The autoreload extension is already loaded. To reload it, use:
  %reload_ext autoreload


### Ratings that have to be predicted (items and users specified in sample_submission file)

In [30]:
from data_helpers import read_csv_sample

INPUT_PATH = "../data/sample_submission.csv"
ids = read_csv_sample(INPUT_PATH)

## NMF

In [31]:
from surprise.model_selection import GridSearchCV
from surprise import NMF
from surprise import Dataset
from surprise import Reader

# path to dataset file
file_path = "../data/data_surprise.csv"

reader = Reader(line_format='user item rating', sep=',', skip_lines=1)
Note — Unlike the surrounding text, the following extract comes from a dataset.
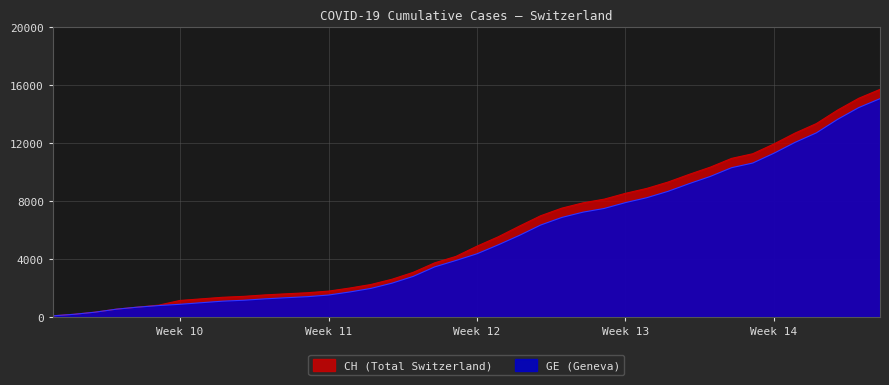

True or false: GE has a value of 9203 at 2020-03-26.

True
data = Dataset.load_from_file(file_path, reader=reader)

param_grid = {'n_epochs': [20], 'n_factors' : [20], 'random_state' : [15], 'reg_pu' : [0.5], 'reg_qi' : [0.05]}

gs = GridSearchCV(NMF, param_grid, measures=['rmse', 'mae'], cv=2)
gs.fit(data)

# best RMSE score
print(gs.best_score['rmse'])

# combination of parameters that gave the best RMSE score
print(gs.best_params['rmse'])

1.010768800126342
{'n_epochs': 20, 'n_factors': 20, 'random_state': 15, 'reg_pu': 0.5, 'reg_qi': 0.05}


In [32]:
from surprise.model_selection import train_test_split
from surprise import accuracy

trainset, testset = train_test_split(data, test_size=.10)

algo = gs.best_estimator['rmse']

# Train the algorithm on the trainset, and predict ratings for the testset
algo.fit(trainset)

<surprise.prediction_algorithms.matrix_factorization.NMF at 0x577fe248>

In [33]:
predictions = []

for i in range(len(ids[0])):
    pred = algo.predict(ids[0][i], ids[1][i])
    predictions.append(round(pred.est))
    
print(len(predictions))

1176952


In [34]:
pred = algo.test(testset)

# Then compute RMSE
accuracy.rmse(pred)

RMSE: 1.0044


1.0043827035760193

### Save output for submission

In [35]:
from data_helpers import create_csv_submission

OUTPUT_PATH = "../data/submission.csv"
create_csv_submission(ids, predictions, OUTPUT_PATH)
print("File submission.csv ready to be submitted !")

File submission.csv ready to be submitted !